Regia di Margherita Vicario
con Galatea Bellugi, Carlotta Gamba, Veronica Lucchesi, Maria Vittoria Dallasta, Sara Mafodda, Paolo Rossi, Elio, Natalino Balasso, Anita Kravos, Vincenzo Crea
In sala dall’11 aprile
Tre stelle e mezzo
Margherita Vicario ha 36 anni, è la nipote di Marco Vicario, regista e produttore di 7 uomini d’oro che poi sposò Rossana Podestà, in un sodalizio sentimentale e professionale frequente nel cinema degli anni 60. Margherita non ha però bisogno di esibire i suoi natali, perché come attrice, cantautrice, musicista e regista ha saputo farsi conoscere e questo suo primo lungometraggio, presentato al Festival di Berlino, ci fa pensare che sentiremo parlare molto di lei in futuro.
Gloria! è un film sorprendente e ambizioso, ha il ritmo vivace di un minuetto che fa colonna sonora a un’atmosfera di orgoglio femminile misterioso e magico, come se le adolescenti di Picnic a Hanging Rock si fossero trasferite in un orfanotrofio veneziano del 1800.
Cimentarsi con un film in costume dimostra una buona dose di coraggio, puntellarlo poi di suggestioni pop ispirate ai lavori di Sofia Coppola e Susanna Nicchiarelli lo fa diventare temerario e scegliere per protagonisti maschili uomini da cabaret come Paolo Rossi, Natalino Balasso e Elio delle Storie Tese irradia sul progetto una spolverata di follia.
Di orfanotrofi finanziati da nobili generosi ce n’erano molti all’epoca e in alcuni le ospiti imparavano assieme all’economia domestica anche la musica ma nessuna di queste ragazze, neppure quelle col maggior talento sono mai uscite dall’anonimato.
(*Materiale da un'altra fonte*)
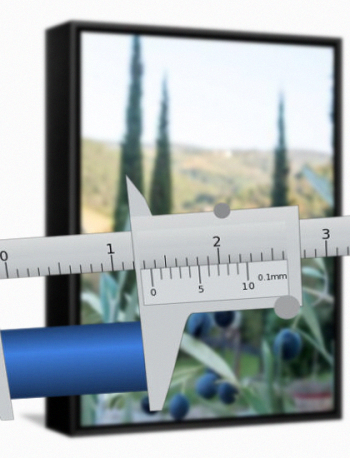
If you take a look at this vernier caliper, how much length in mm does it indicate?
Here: 13.6 mm
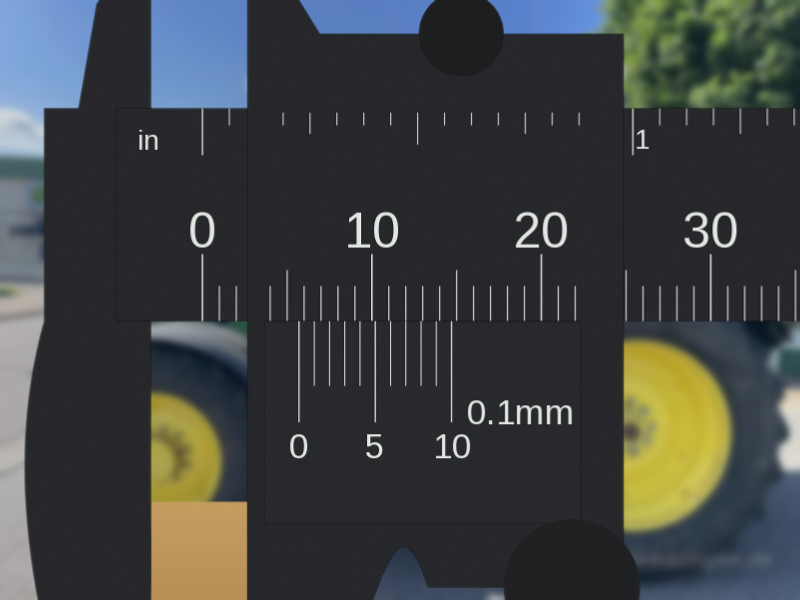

Ed è proprio a queste artiste sconosciute che il film vuole rendere omaggio, regalando loro quello che in vita non sono riuscite a conquistare.
Teresa è la serva, la ragazza più maltrattata, da tutti conosciuta come La Muta, perché le donne devono solo tacere. Ignorata da tutti ha una grande sensibilità, è bravissima coi bambini e ha il dono dell’orecchio assoluto. Per lei il mondo è musica e nella sequenza d’apertura vediamo il mondo chiuso dell’orfanotrofio coi suoi occhi: ogni azione, dalla preparazione dei pasti alla pulizia degli spazi al lavaggio della biancheria concorre a comporre un’unica sinfonia. Perché ogni suono e anche ogni rumore se lo ascolti nel modo giusto può diventare musica.
Il maestro è un prete (Paolo Rossi), prepotente, meschino e con molti scheletri nell’armadio. Autoritario e violento insegna a suonare gli strumenti umiliando ogni alunna e il suo umore peggiora quando gli viene chiesto di comporre le musiche per un concerto in onore di Pio VII, fresco di nomina papale che a breve sarà in visita a Venezia.
Se il sacerdote manca di ispirazione ne hanno però in abbondanza le sue allieve, soprattutto Teresa che scopre nelle cantine un prezioso pianoforte e inizia senza conoscere nulla di note né di spartiti a scoprire la bellezza che scaturisce dai tasti. A lei si uniranno altre quattro allieve, legate in un rapporto dove complicità e invidia vanno di pari passo, sentimenti che sapranno stemperarsi in una sorellanza femminile quando arriva il momento di far fronte comune.
Non voglio dire nulla di più sulla trama, dove a ritratti dickensiani si alternano sentimenti alla Jane Austen e le parole di Mademe de Staël, ma ancora di più la voglia di piegare la Storia ai nostri desideri. Quello che vuole raccontare Margherita Vicario non è la Storia come è andata ma come avremmo voluto che andasse, memore della lezione di Tarantino da Bastardi senza gloria in poi.
Leggerezza, musica, vivacità, sogno, voglia di riscatto, orgoglio femminile e l’attenzione pittorica per le inquadrature fanno del film della giovane regista una piccola perla.